In the mid-twentieth century, Howe became one of the nation's more admired historians. Inspired by the journalist-historians Mark Sullivan and Frederick Lewis Allen, he spent twenty-five years writing a three-volume history of the twentieth century, A World History of Our Times. The first volume, which covered the period from 1900 to the World War I armistice, was published to popular and critical acclaim in 1949. The second volume, which covered the period between the two world wars, appeared in 1953. The concluding volume, Ashes of Victory: World War II and Its Aftermath, was published in the fall of 1972. Panoramic in scope and richly detailed, Howe's trilogy was an impressive achievement. "Mr. Howe's manner of putting all the pieces together, of reappraising the war in the light of its consequences, and of making sense out of chaos is indeed unique, " John Toland wrote in reviewing Ashes of Victory for the New York Times. "He leads the reader through the maze of politics and war with the endearing arrogance of a school teacher who cares. "
Howe died in New York City. In a letter to Edward R. Murrow's wife, Janet, after Murrow's death, Howe had written: "Ed was a perfectionist, in other words an artist, and his genius lay in the way he organized, channeled and eventually exhausted and expended all that was in him. Nobody can say where this spark comes from. Whenever and wherever it appears, it is a kind of miracle. " Howe had a similar spark.

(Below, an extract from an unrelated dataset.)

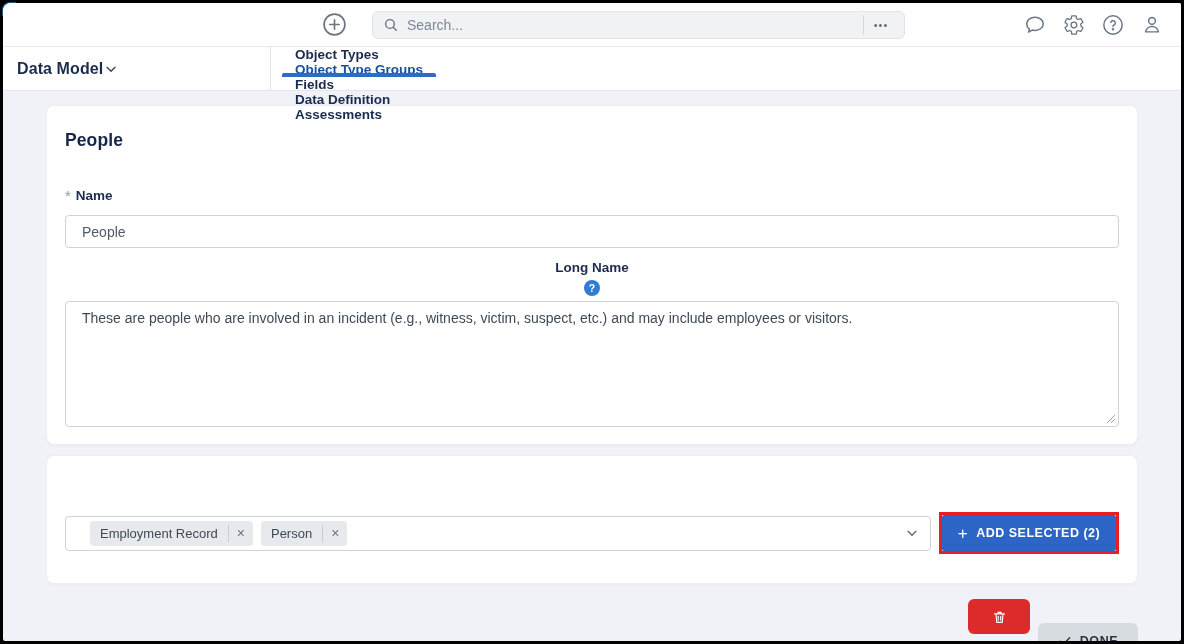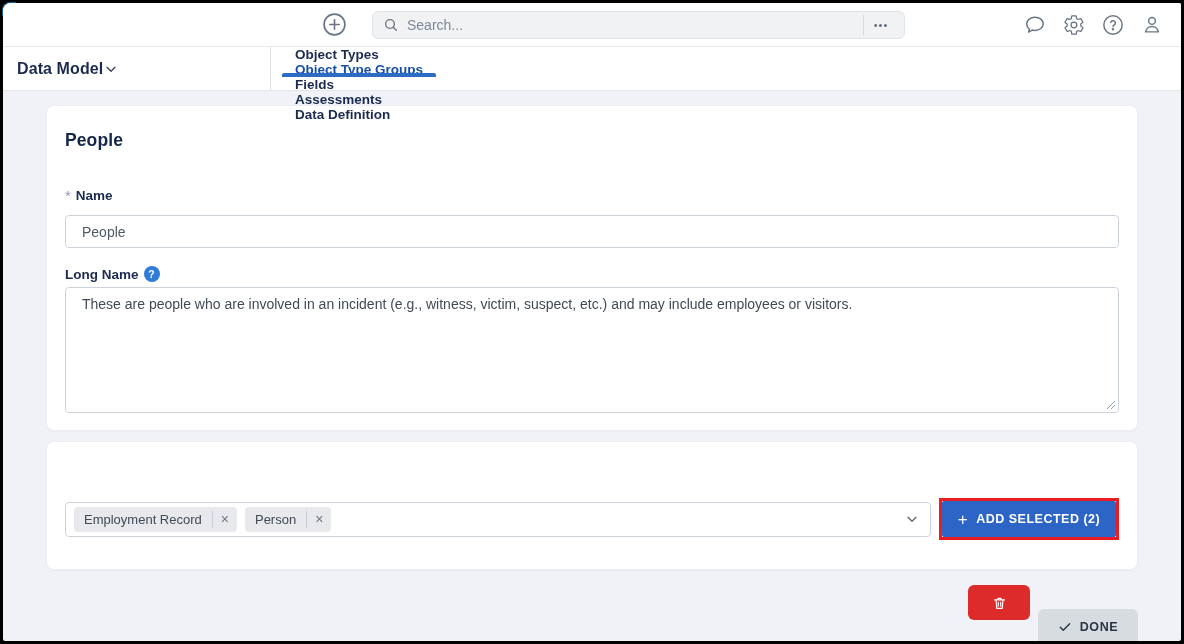"Assessments" div.tab { order: before "Data Definition" -> after "Data Definition" }
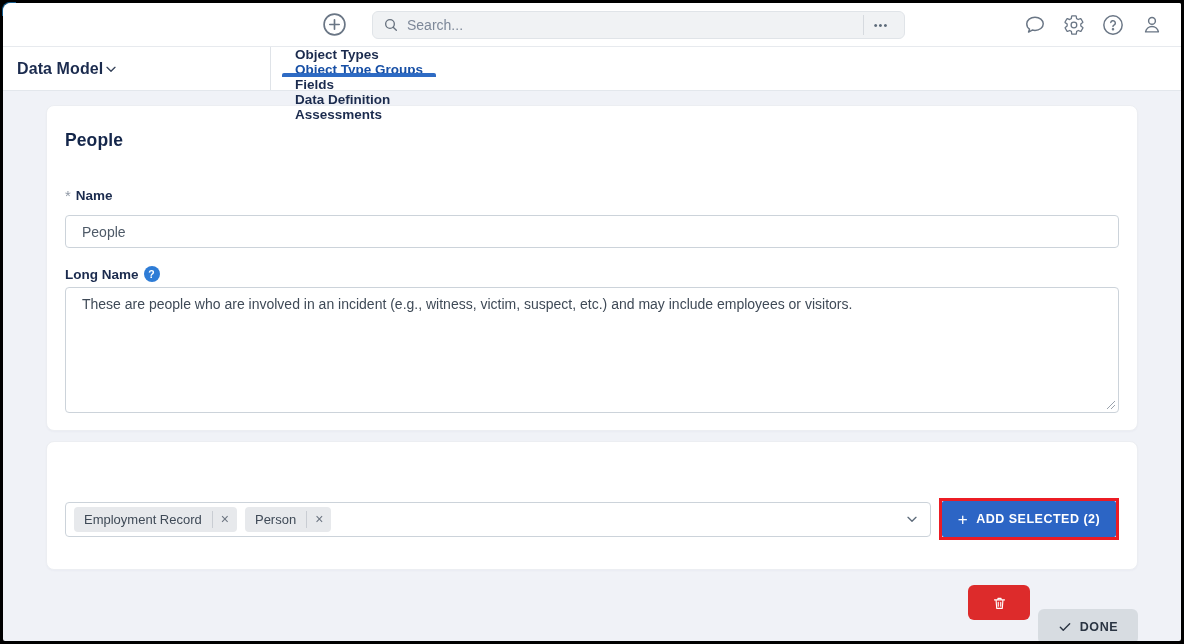"Long Name" .longname-label-row { flex-direction: none -> column; margin-top: 18px -> 12px }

An advocacy journalist, Howe was a reformer in the tradition of New England liberalism. In 1932 he took part in a motorcade that brought food to striking miners in Harlan County, Ky. ; opposed legislation to restrict immigration; and was active in prison reform. A director of the American Civil Liberties Union from 1932 to 1940, he was a fighter against censorship. But it was in foreign policy that Howe drew attention in the 1930's. A critic of dictatorships of the left and the right, he was sympathetic to the emerging nationalist movements in the colonial empires of the Old World. He was a member of the left-wing American League Against War and Fascism. In his writings of the 1930's, Howe stressed the dangers of American intervention in another world war.
Connections
Howe married Mary L. Post on May 14, 1932; they had two children.

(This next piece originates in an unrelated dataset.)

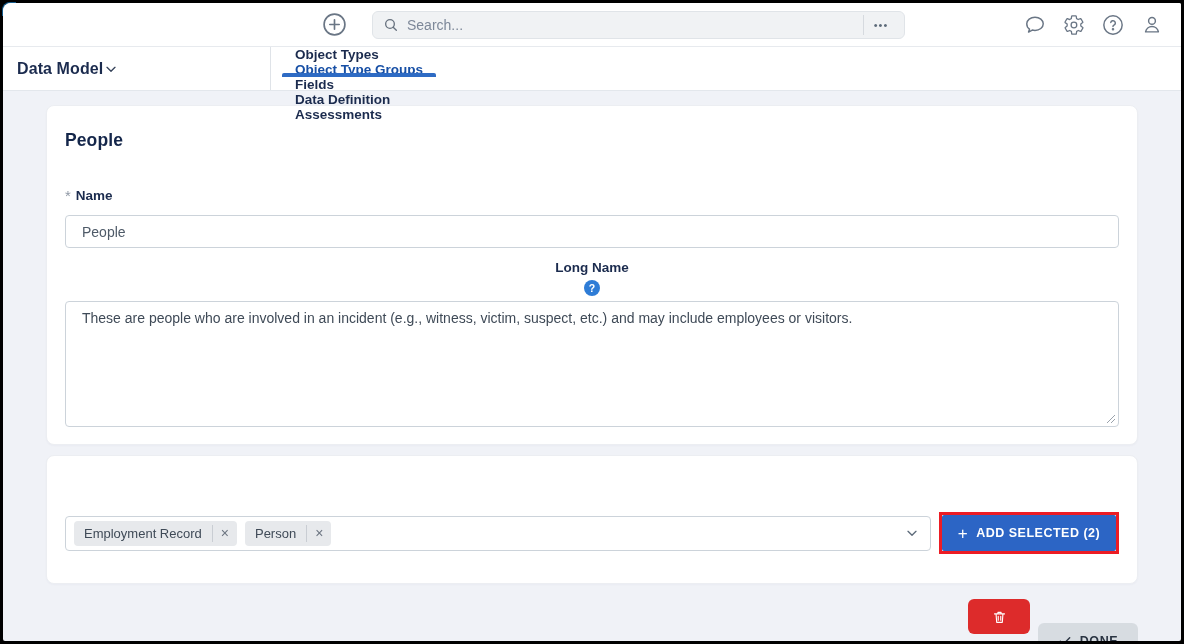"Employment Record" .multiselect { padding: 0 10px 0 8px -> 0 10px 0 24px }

Recipient George Foster Peabody award for radio-television news analysis, 1955. Overseas Press Club award for radio-television news analysis, 1959. Columbia-Catherwood award for responsible international journalism, 1962.
Recipient George Foster Peabody award for radio-television news analysis, 1955. Overseas Press Club award for radio-television news analysis, 1959. Columbia-Catherwood award for responsible international journalism, 1962.